Can Compressed Hydrogen Gas Power an Internal Combustion Engine?

Hydrogen has been touted as a potential fuel for the future due to its environmental benefits, but its practicality for powering internal combustion engines (ICEs) is often debated. This article explores the feasibility of using compressed hydrogen as a fuel in ICEs, drawing on insights from industrial experience and the latest automotive technologies.

From Electrolysis to Direct Usage

The concept of using hydrogen produced through electrolysis to power cars isn't new. One car enthusiast reportedly set up an electrolysis system with a 12V battery to generate hydrogen gases. Theoretically, this hydrogen could then be used to power an engine. However, this approach faces significant technical challenges.

Industrial Perspective

From my experience in working with compressed hydrogen in a synthetic ammonia plant, hydrogen presents unique challenges. It requires extreme cold storage to remain stable, and it can make metals brittle and cause leaks. Furthermore, compared to gasoline, hydrogen stores far less energy by weight, making it less practical for everyday use.

Engineering Challenges

Hydrogen poses specific challenges for the design and operation of internal combustion engines. Hydrogen molecules are incredibly small and difficult to seal properly, which can lead to leaks. Additionally, hydrogen can embrittle high-strength steel, reducing the lifespan and durability of components. Perhaps the most daunting challenge is the high energy density required for practical storage. Compressing hydrogen to a useful level requires very heavy tanks and fuel systems, which adds significant weight to the vehicle.

Current Research

Despite these challenges, some companies have attempted to develop hydrogen-powered piston engines. One company started to explore the concept with promising results. They used metallic fillers and bonded hydrogen molecules to a matrix to enhance storage efficiency. Some of these issues have been addressed on spacecraft, where the development of appropriate systems was supported by substantial funding.

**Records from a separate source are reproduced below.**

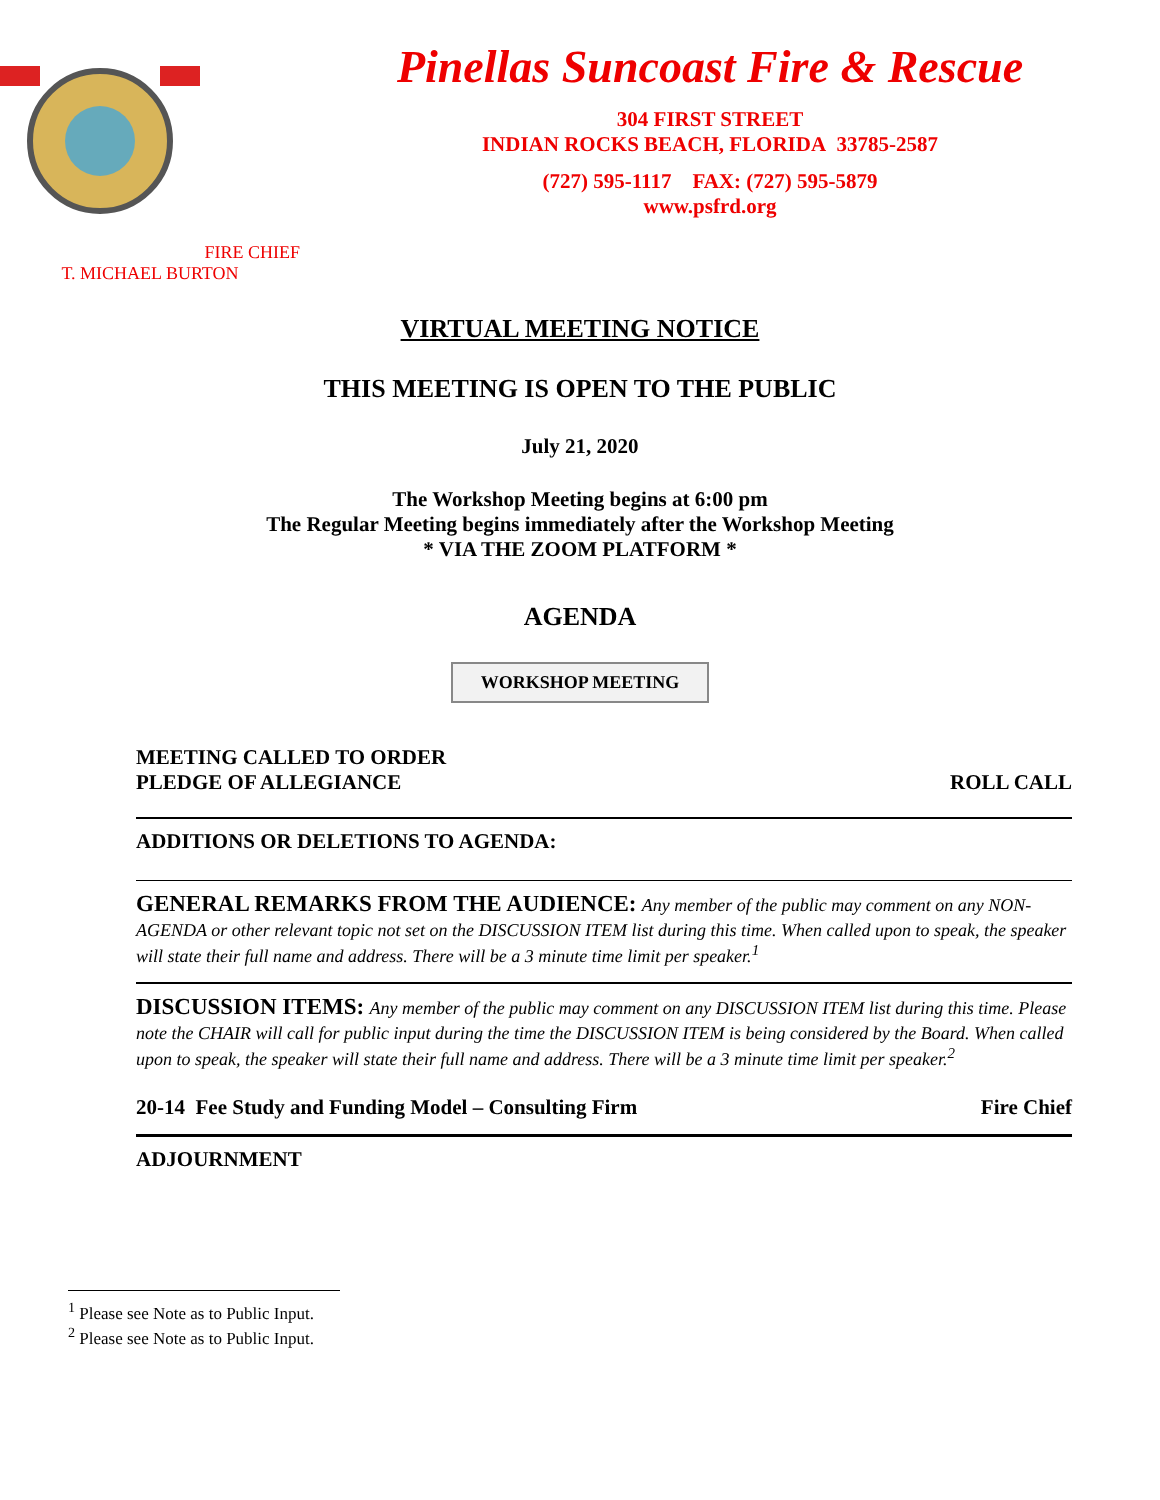FIRE CHIEF
T. MICHAEL BURTON
Pinellas Suncoast Fire & Rescue
304 FIRST STREET
INDIAN ROCKS BEACH, FLORIDA 33785-2587
(727) 595-1117 FAX: (727) 595-5879
www.psfrd.org
VIRTUAL MEETING NOTICE
THIS MEETING IS OPEN TO THE PUBLIC
July 21, 2020
The Workshop Meeting begins at 6:00 pm
The Regular Meeting begins immediately after the Workshop Meeting
* VIA THE ZOOM PLATFORM *
AGENDA
WORKSHOP MEETING
MEETING CALLED TO ORDER
PLEDGE OF ALLEGIANCE ROLL CALL
ADDITIONS OR DELETIONS TO AGENDA:
GENERAL REMARKS FROM THE AUDIENCE: Any member of the public may comment on any NON-AGENDA or other relevant topic not set on the DISCUSSION ITEM list during this time. When called upon to speak, the speaker will state their full name and address. There will be a 3 minute time limit per speaker.<sup>1</sup>
DISCUSSION ITEMS: Any member of the public may comment on any DISCUSSION ITEM list during this time. Please note the CHAIR will call for public input during the time the DISCUSSION ITEM is being considered by the Board. When called upon to speak, the speaker will state their full name and address. There will be a 3 minute time limit per speaker.<sup>2</sup>
20-14 Fee Study and Funding Model – Consulting Firm Fire Chief
ADJOURNMENT
<sup>1</sup> Please see Note as to Public Input.
<sup>2</sup> Please see Note as to Public Input.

The Hydrogen Fuel Cell Alternative

One viable alternative to the direct use of compressed hydrogen in internal combustion engines is the hydrogen fuel cell. Fuel cells convert hydrogen and oxygen into water and electricity, producing power without combustion. Toyota, for example, has developed the Mirai, a fuel cell electric vehicle, which is commercially available.

Comparative Analysis

While using a fuel cell presents more efficient power generation, it comes with its own set of challenges. Fuel cell vehicles are currently expensive to run, with high-pressure systems and specialized safety requirements. The infrastructure for hydrogen refueling is still in its infancy, requiring significant investment to become widespread. Additionally, hydrogen is not available naturally, and the energy required to produce it (electrolysis) far exceeds the energy it can deliver, making it an inefficient method of energy storage. The round trip efficiency is typically around 15%, with the average being even lower.

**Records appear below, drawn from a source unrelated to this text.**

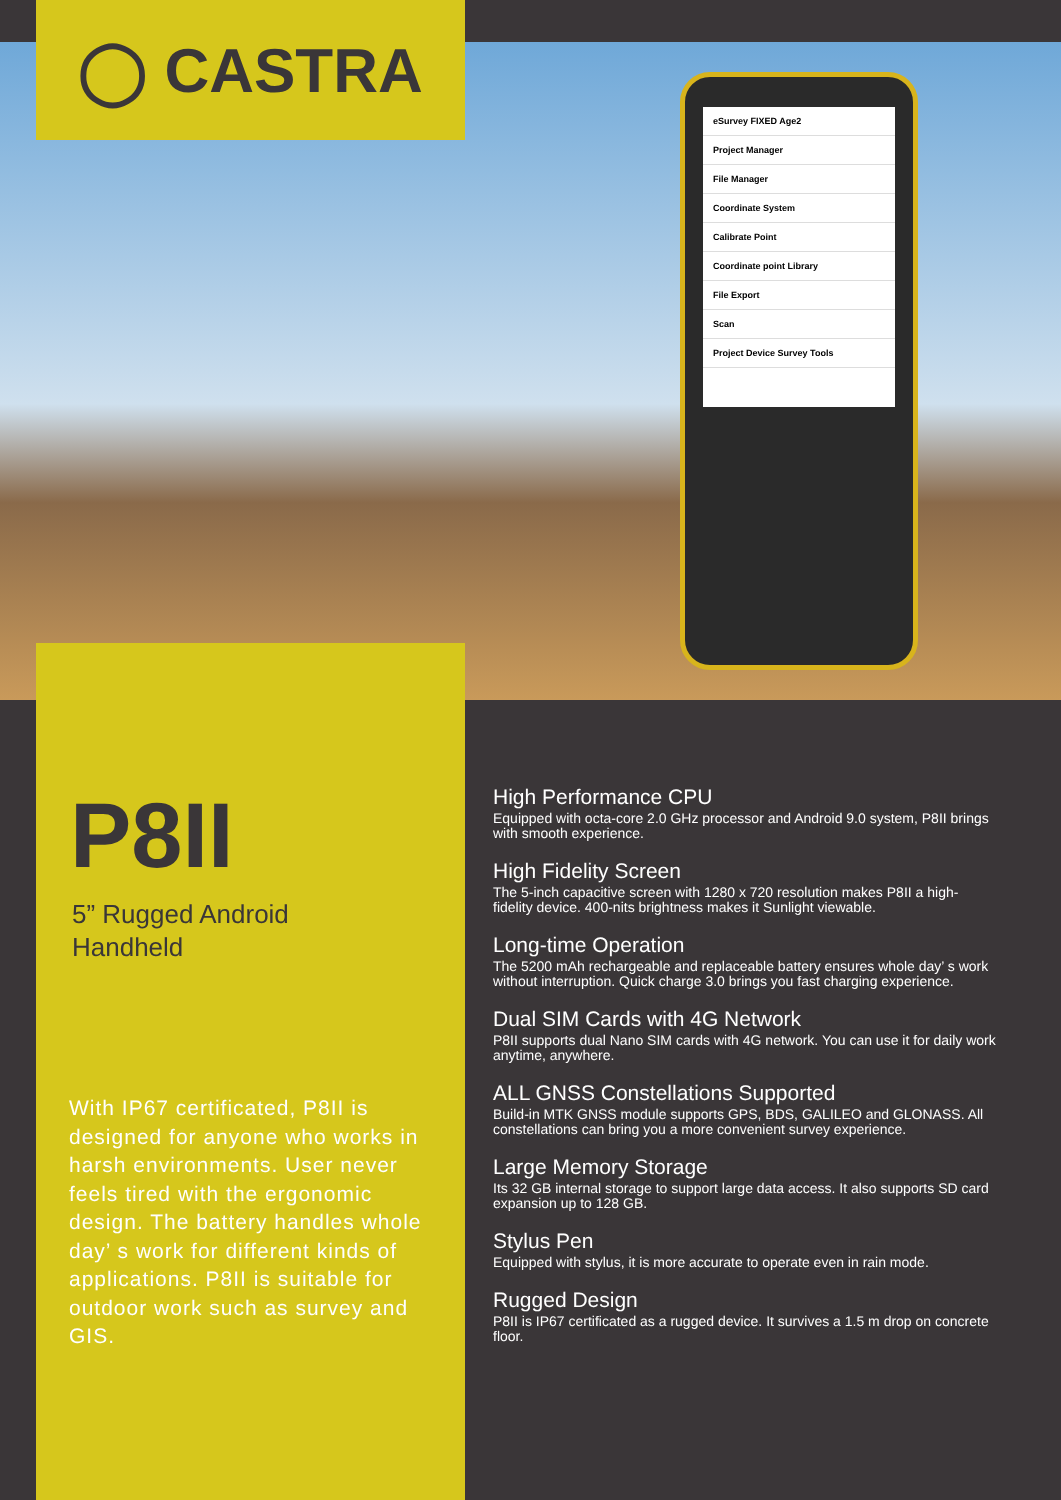◯ CASTRA
eSurvey FIXED Age2
Project Manager
File Manager
Coordinate System
Calibrate Point
Coordinate point Library
File Export
Scan
Project Device Survey Tools
P8II
5” Rugged Android
Handheld
With IP67 certificated, P8II is designed for anyone who works in harsh environments. User never feels tired with the ergonomic design. The battery handles whole day’ s work for different kinds of applications. P8II is suitable for outdoor work such as survey and GIS.
High Performance CPU
Equipped with octa-core 2.0 GHz processor and Android 9.0 system, P8II brings with smooth experience.
High Fidelity Screen
The 5-inch capacitive screen with 1280 x 720 resolution makes P8II a high-fidelity device. 400-nits brightness makes it Sunlight viewable.
Long-time Operation
The 5200 mAh rechargeable and replaceable battery ensures whole day’ s work without interruption. Quick charge 3.0 brings you fast charging experience.
Dual SIM Cards with 4G Network
P8II supports dual Nano SIM cards with 4G network. You can use it for daily work anytime, anywhere.
ALL GNSS Constellations Supported
Build-in MTK GNSS module supports GPS, BDS, GALILEO and GLONASS. All constellations can bring you a more convenient survey experience.
Large Memory Storage
Its 32 GB internal storage to support large data access. It also supports SD card expansion up to 128 GB.
Stylus Pen
Equipped with stylus, it is more accurate to operate even in rain mode.
Rugged Design
P8II is IP67 certificated as a rugged device. It survives a 1.5 m drop on concrete floor.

Electric Vehicle Alternatives

For consumers, purchasing a hydrogen fuel cell vehicle or converting a conventional vehicle to hydrogen is not practical. Instead, fully electric vehicles (EVs) with battery storage offer a cleaner, more efficient, and more cost-effective solution. Electric vehicles boast a round trip efficiency of around 90%, and the technology is rapidly advancing. Recent developments in battery storage, such as those by Toyota, have made electric vehicles a more viable and practical option.

Conclusion

While the use of compressed hydrogen gas in internal combustion engines is theoretically possible, the current technological and economic challenges make it impractical for widespread adoption. The advancements in hydrogen fuel cells and electric vehicles point towards more viable solutions for the future of clean energy transportation. As infrastructure and technology continue to evolve, the automotive industry will likely see significant changes in the coming decades.